In Barnabás Tóth’s Chuchotage, two Hungarian translators make unlikely sweet talk from the Euro-sustainability waffle they have to parse for an attractive client. The scenario walks a fine line next to creepy sexual harassment – before these cunning linguists get their comeuppance.

Personal lives thrashing tragicomically in the shadow of the political has been a hallmark of the Romanian new wave, and The Christmas Gift’s hilarious premise suggests director Bogdan Mureşanu could be another future star of that movement. After overhearing his dad badmouth Ceauşescu, a seven-year-old posts a letter to Santa saying his parent’s present should be for “uncle Nick” to die. “He’s no child, we’ve raised a snitch,” yells the panicked father. Meanwhile, Swimmer is a Mexican – or rather Swedish – standoff in a municipal pool as two policemen’s attempt to extract a lawbreaker wrings deadpan magic from piped Muzak, as director Jonatan Etzler floats a cheeky meditation on the boundaries between public and private space.

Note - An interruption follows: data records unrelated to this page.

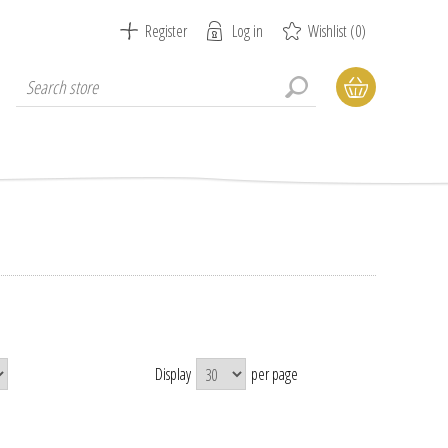
Register
Log in
Wishlist
(0)
Display
per page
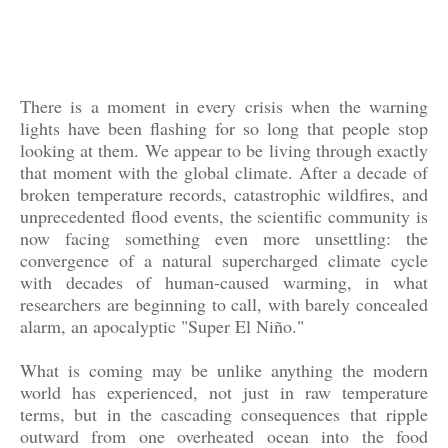
There is a moment in every crisis when the warning
lights have been flashing for so long that people stop
looking at them. We appear to be living through exactly
that moment with the global climate. After a decade of
broken temperature records, catastrophic wildfires, and
unprecedented flood events, the scientific community is
now facing something even more unsettling: the
convergence of a natural supercharged climate cycle
with decades of human-caused warming, in what
researchers are beginning to call, with barely concealed
alarm, an apocalyptic "Super El Niño."
What is coming may be unlike anything the modern
world has experienced, not just in raw temperature
terms, but in the cascading consequences that ripple
outward from one overheated ocean into the food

There are more solemn entries: Vanessa Del Campo’s Mars, Oman, shot with photojournalistic rigour, fruitfully collages Bedouin, trainee astronauts and aspiring Arab scientists, while a golden-haired youth freewheels through gentrifying Porto in Leonor Teles’s Dogs Barking at Birds, done with Claire Denis-like suppleness.

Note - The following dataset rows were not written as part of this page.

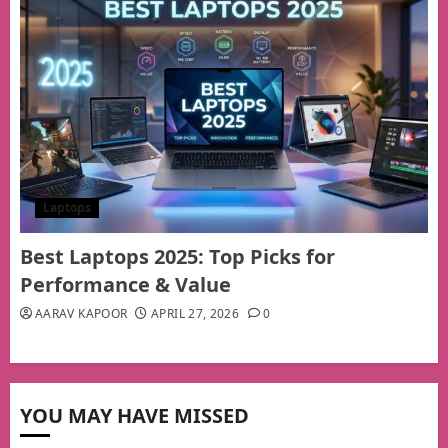
Laptops
Best Laptops 2025: Top Picks for
Performance & Value
AARAV KAPOOR
APRIL 27, 2026
0
YOU MAY HAVE MISSED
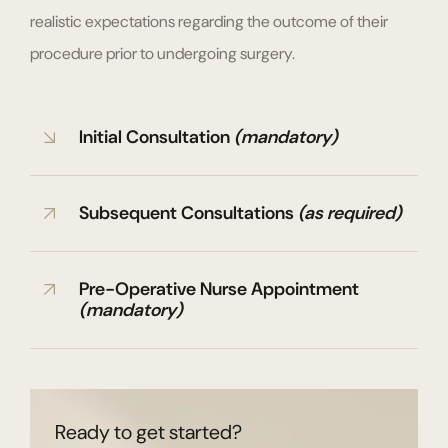
realistic expectations regarding the outcome of their
procedure prior to undergoing surgery.
Initial Consultation
(mandatory)
Subsequent Consultations
(as required)
Pre-Operative Nurse Appointment
(mandatory)
Ready to get started?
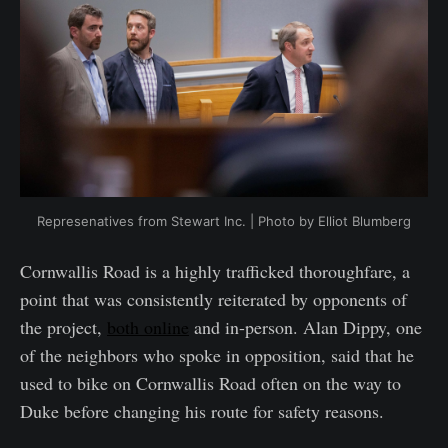
Represenatives from Stewart Inc. | Photo by Elliot Blumberg
Cornwallis Road is a highly trafficked thoroughfare, a
point that was consistently reiterated by opponents of
the project,
both online
and in-person. Alan Dippy, one
of the neighbors who spoke in opposition, said that he
used to bike on Cornwallis Road often on the way to
Duke before changing his route for safety reasons.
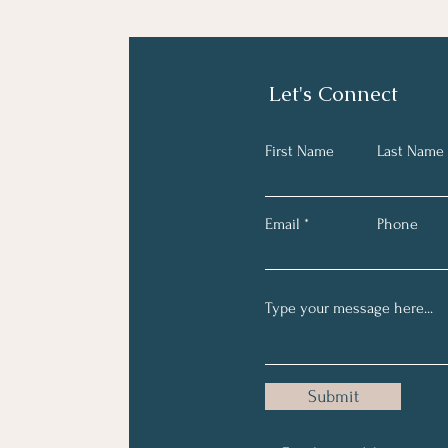
Let's Connect
First Name
Last Name
Email
Phone
Submit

But the two standouts choose to play things light: the candy-coloured Czech animation Sh_t Happens, by Michaela Mihályi and Dávid Štumpf, is a three-part hard-luck story about a janitor in a building full of animal tenants, which has a Robert Crumb-esque feistiness and punchy sound design. And the hills are alive with hollers, trills and whoops in Hannes Lang’s RIAFN, an initially quaint montage of Tyrolean shepherds’ calls that builds into something as pure and invigorating as a mountain stream. At this altitude, European humour has left daily worries far below.

In Short, Europe is available 7-16 May on digital platforms.